Reno reached across his mother then, placed his hand over the face of the dying woman and pushed hard. Blood pulsed out from her neck and across the Escalade before Luisa Sievas fell away from the door and back onto the hard ground. Reno pulled up beside the thrashing body. Then he leaned out his window and pumped his last bullet right between her eyes before he sped out of the cemetery.

CHAPTER 36

R
eno put the pedal to the metal and expertly navigated through the narrow streets of the city before he finally reached the relative safety of the highway. All the while, Dolly bravely fought down the nausea that threatened to overcome her. Her breath came out in shallow gasps while she struggled to keep the terror at bay. She stuck her head out the open window and breathed in the fresh cool air.

“Ma?” Reno’s voice sounded far away. Dolly willed herself back from the edge of that extreme fear.

“I’m good, son. I’m okay. Let’s get home.” Dolly reached over and patted Reno reassuringly. Then she put her head to the backrest and closed her eyes. She took in a few deep breaths and felt the adrenaline slowly begin to move out of her system. For Reno’s sake, she needed to push that panic aside. After all, they had just left four dead at the cemetery and were driving in a bloodstained motor vehicle with the windshield cracked. The very last thing Reno needed was a frantic woman beside him. Getting stopped by the highway patrol was not an option.

They needed to get back to the compound. They needed to get home safe and sound.

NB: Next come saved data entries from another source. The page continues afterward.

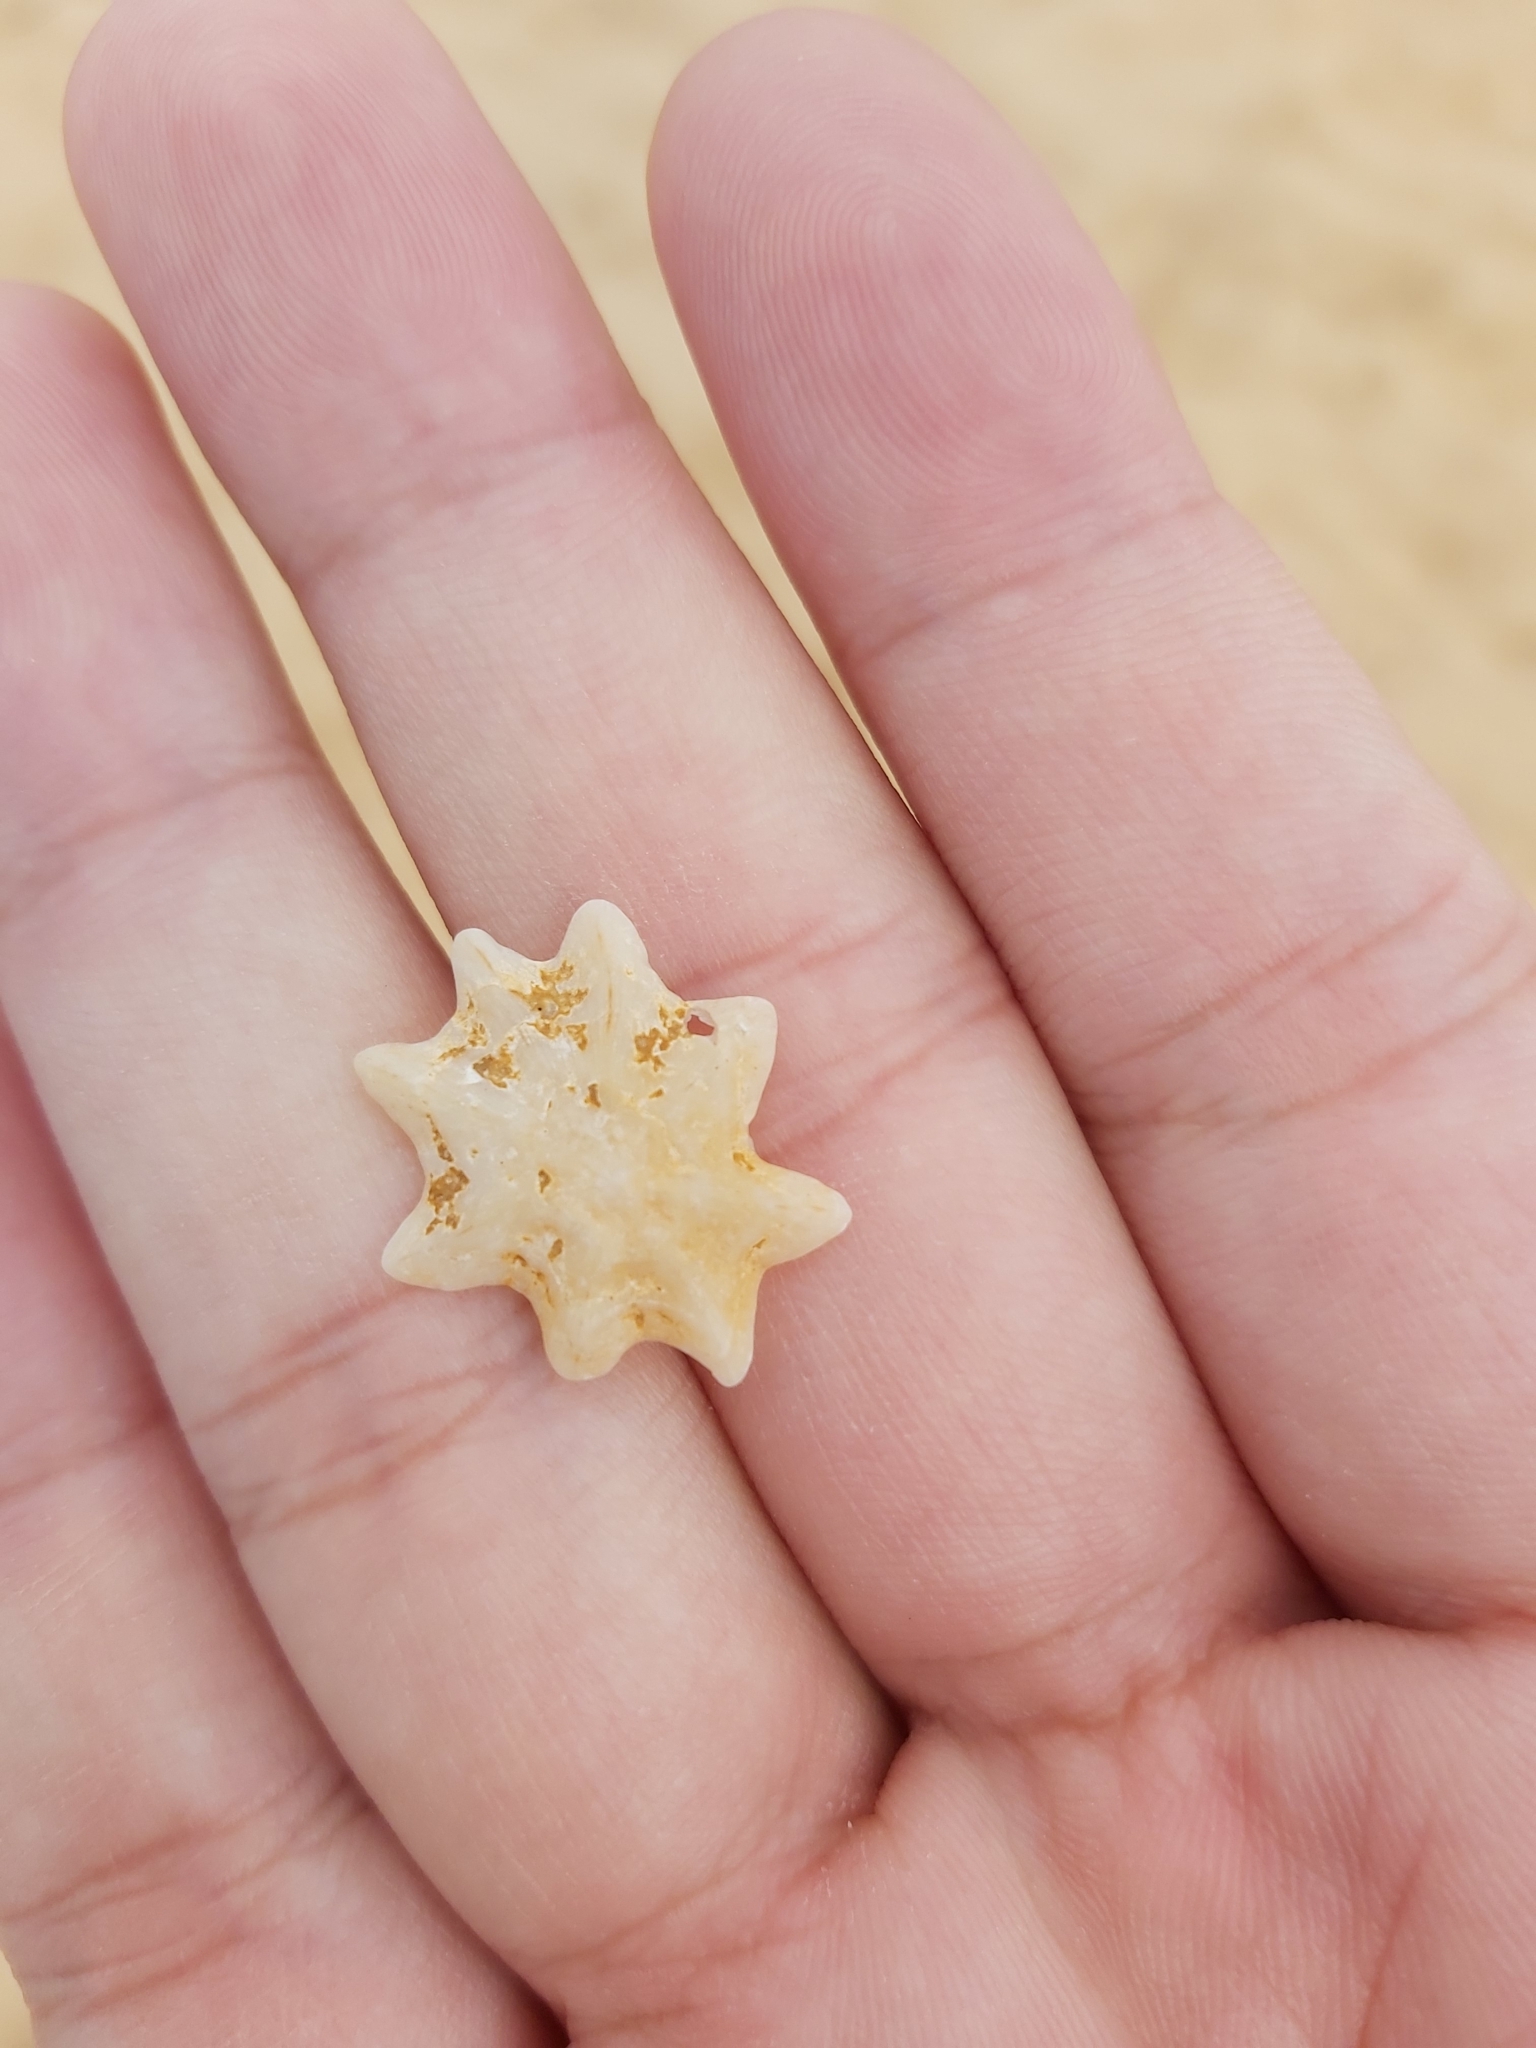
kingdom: Animalia
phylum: Mollusca
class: Gastropoda
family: Patellidae
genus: Scutellastra
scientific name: Scutellastra chapmani
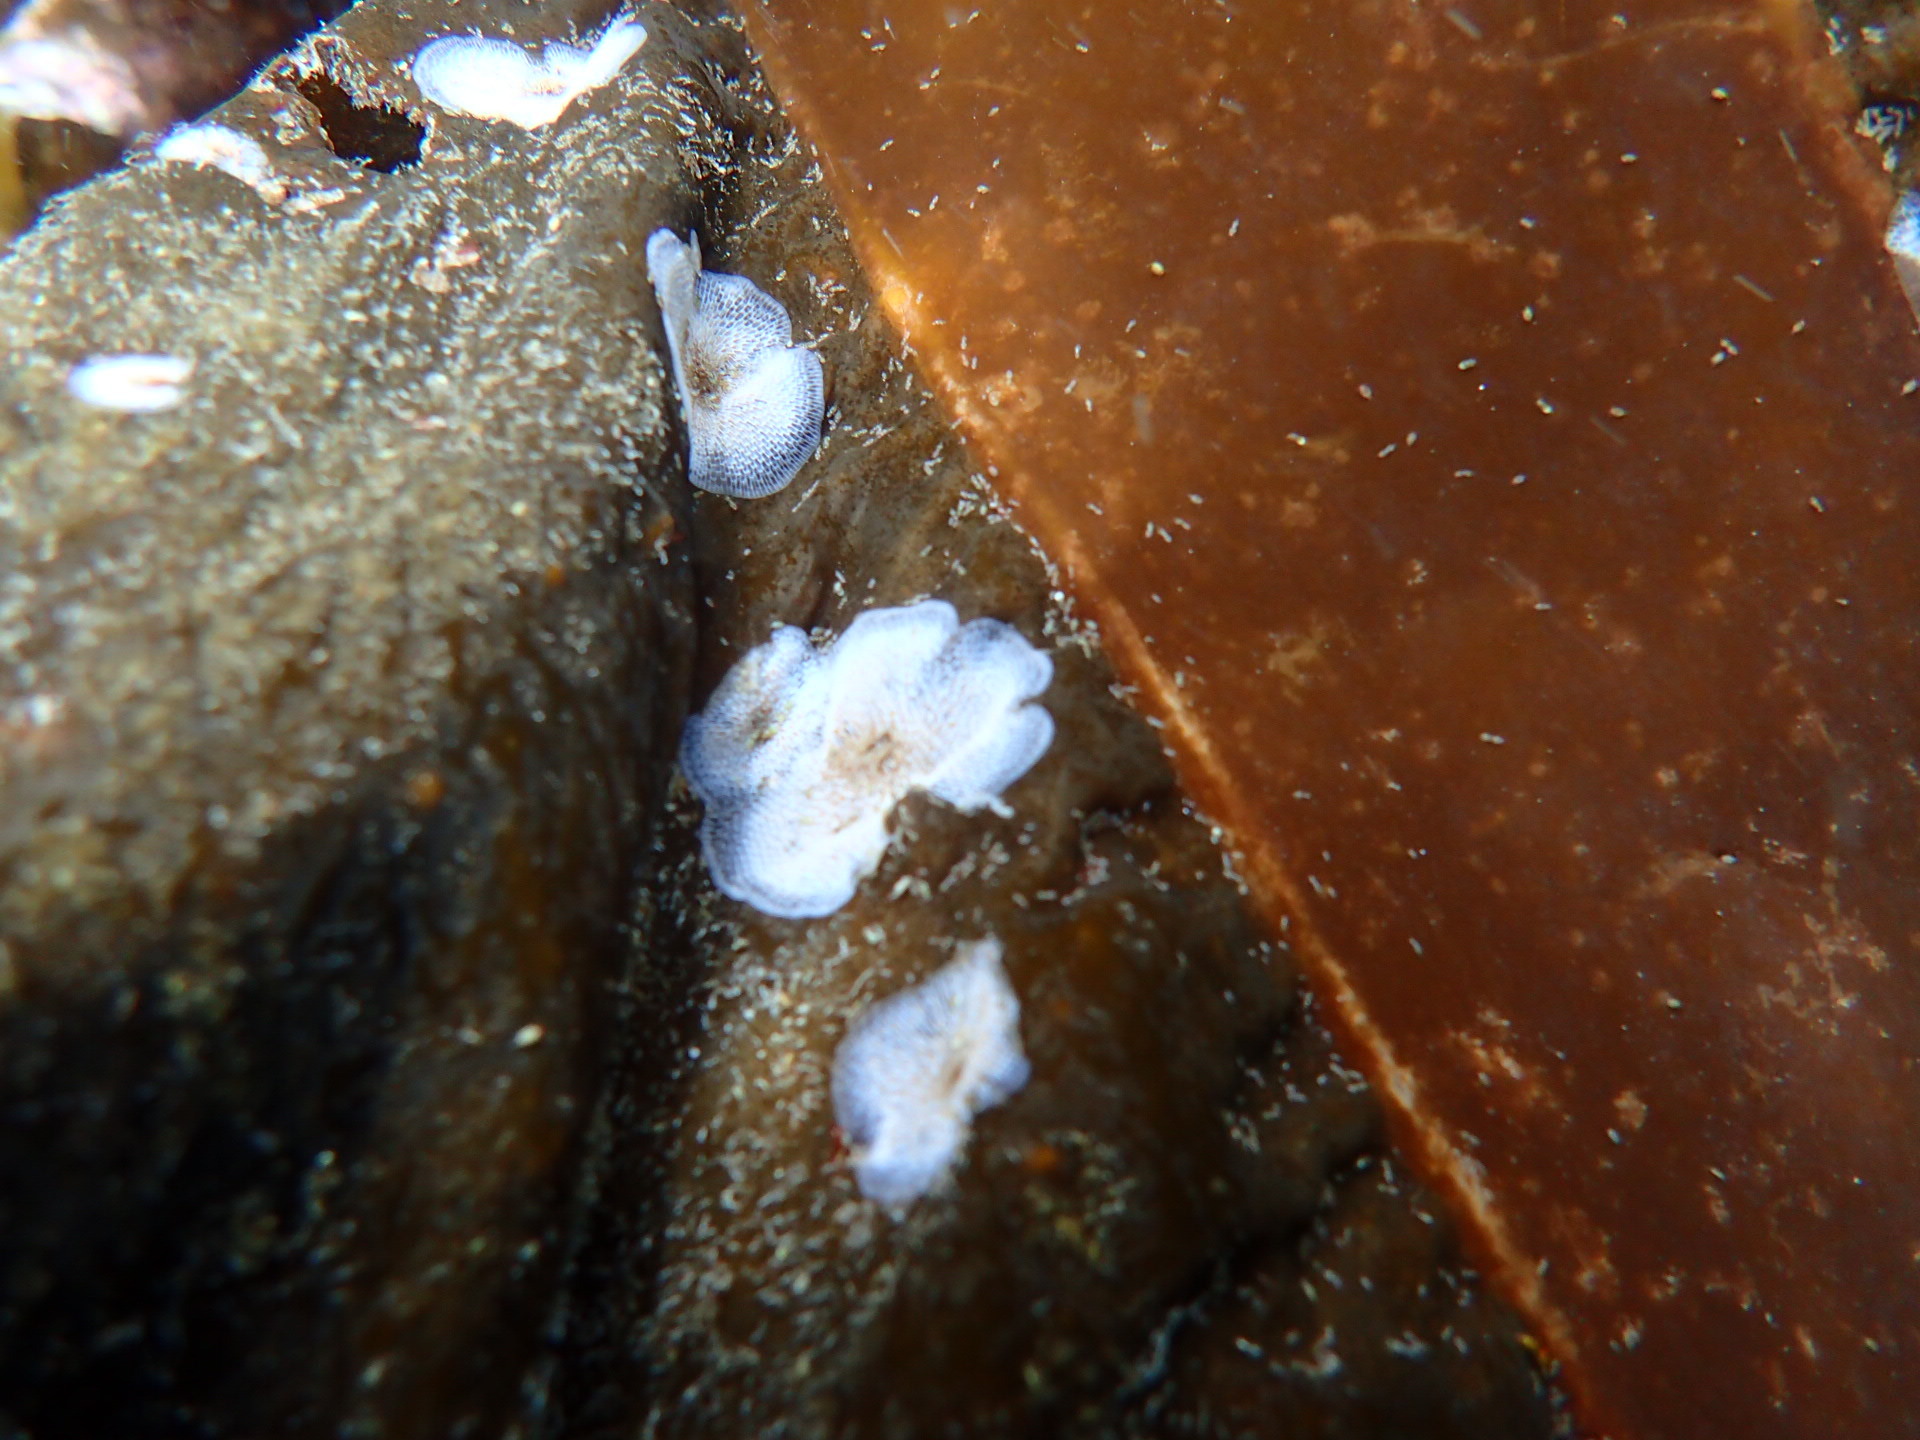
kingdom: Animalia
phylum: Bryozoa
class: Gymnolaemata
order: Cheilostomatida
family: Membraniporidae
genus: Membranipora
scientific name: Membranipora membranacea
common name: Sea mat
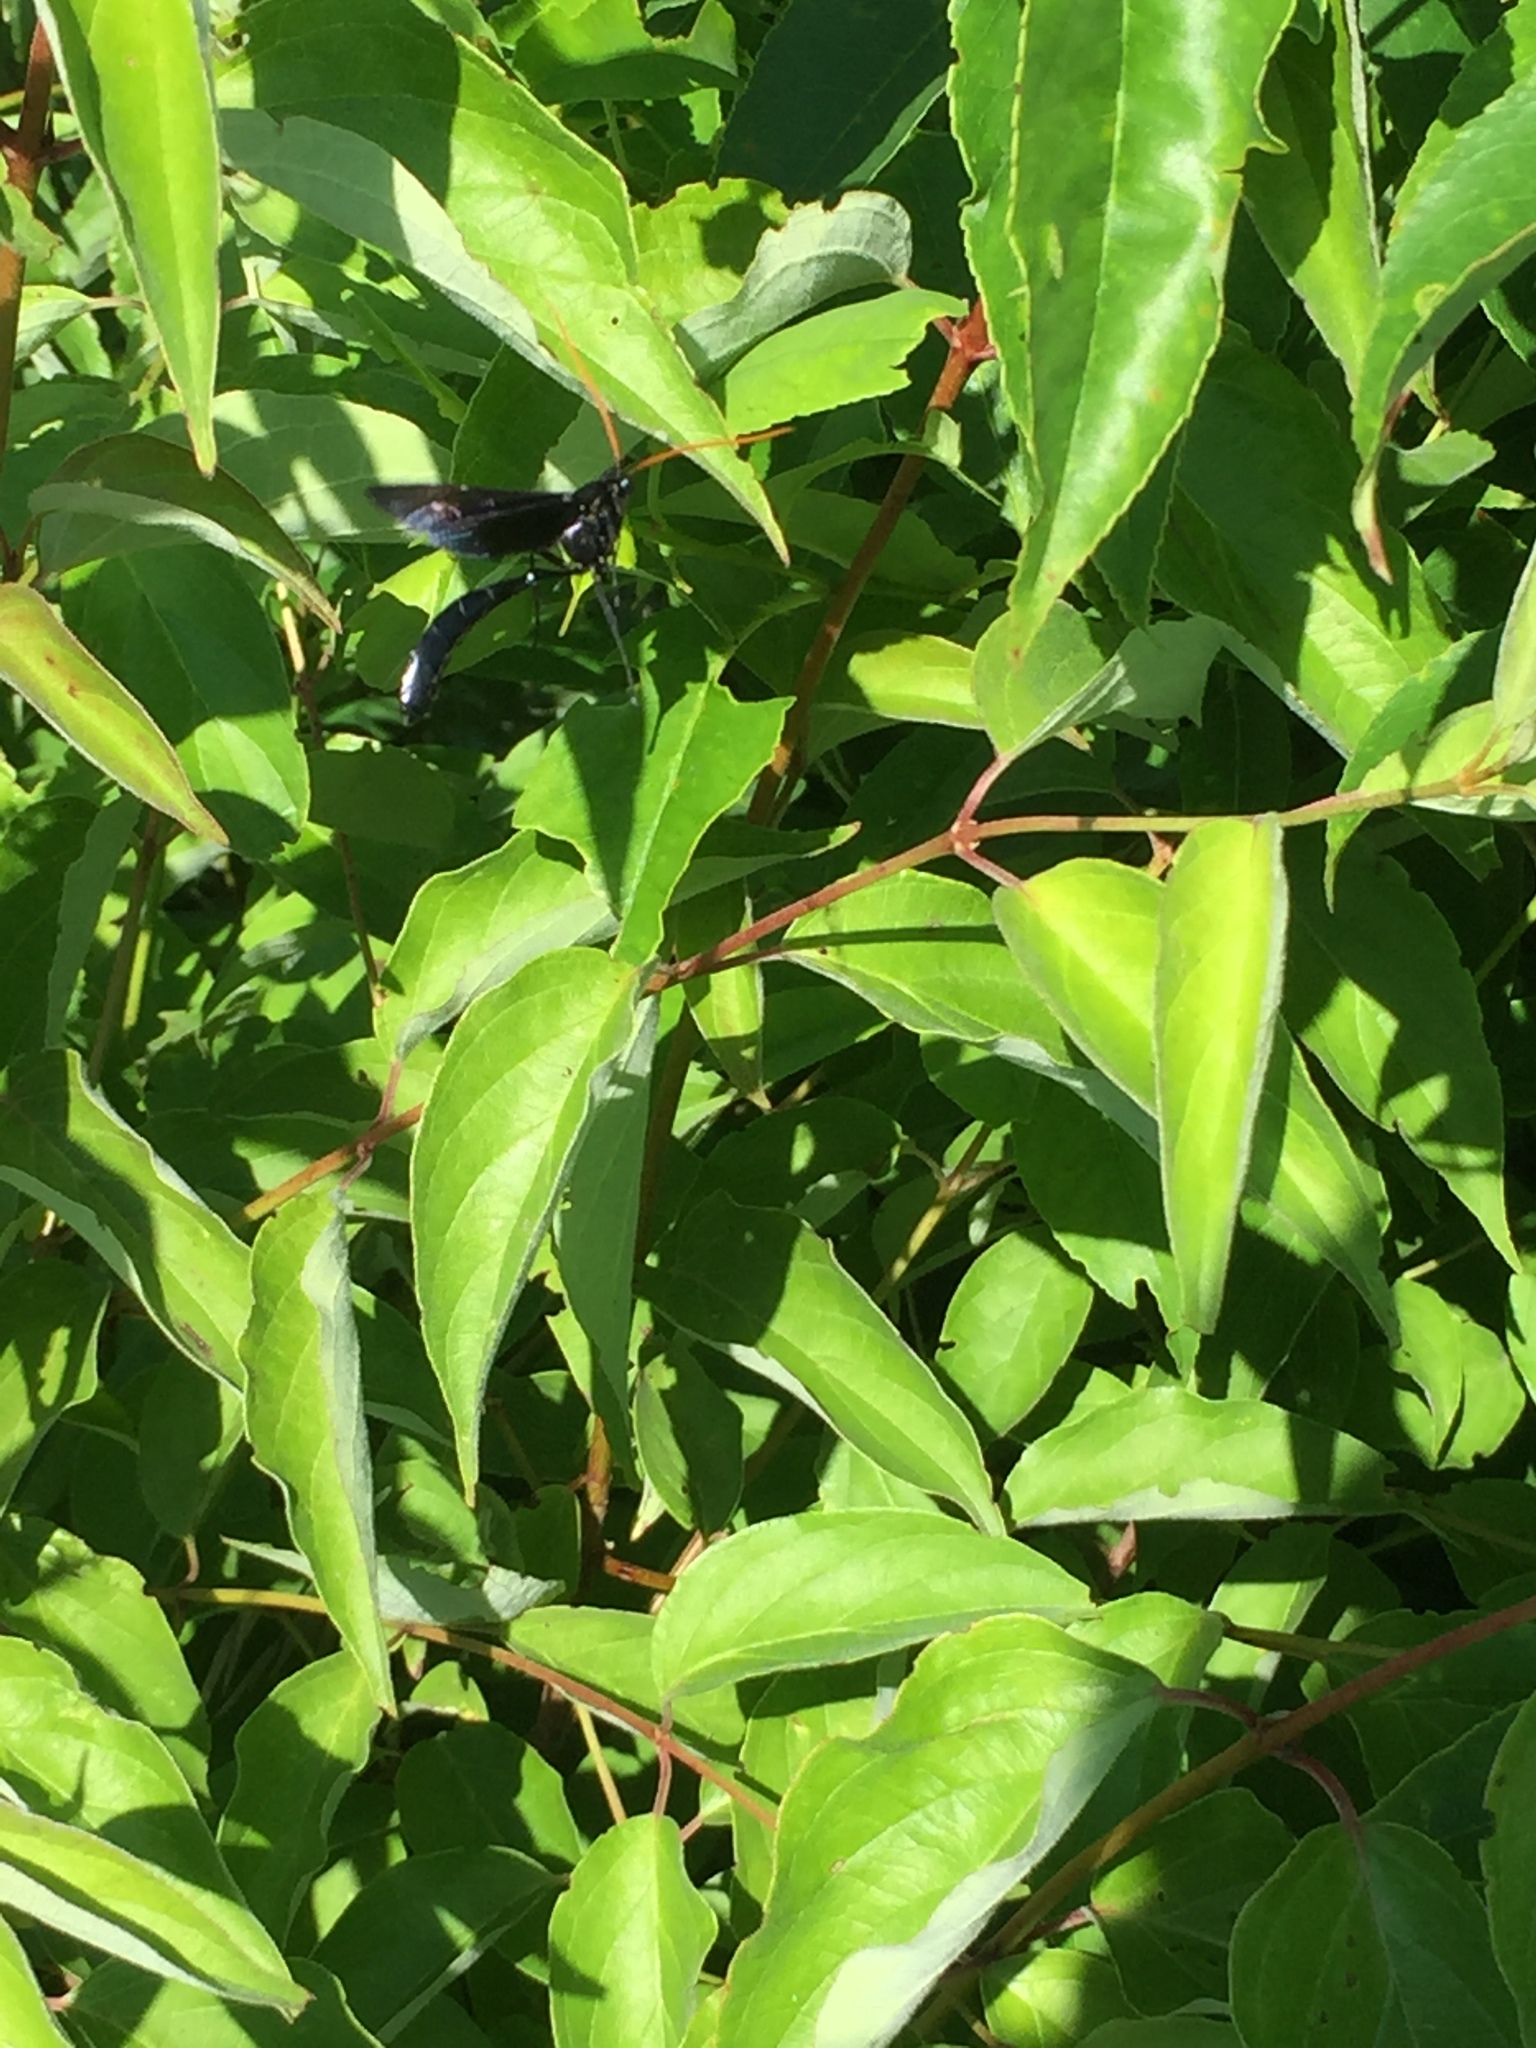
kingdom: Animalia
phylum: Arthropoda
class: Insecta
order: Hymenoptera
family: Ichneumonidae
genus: Thyreodon
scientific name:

There would be time later to fall apart.

Dolly willed her heart to stop beating out of her chest. She clasped her hands together to stop them from shaking. Her mind raced and her throat hurt.

She had just killed a woman. A woman who, together with three men, had tried to murder her and her son.

But why?

Although Dolly had a lot of questions, she knew that they would have to wait.

Thank God there would be time enough for that.

Light and shadow flashed against her closed eyelids, and she felt the unmistakable blinding nausea and pain of a severe migraine coming on.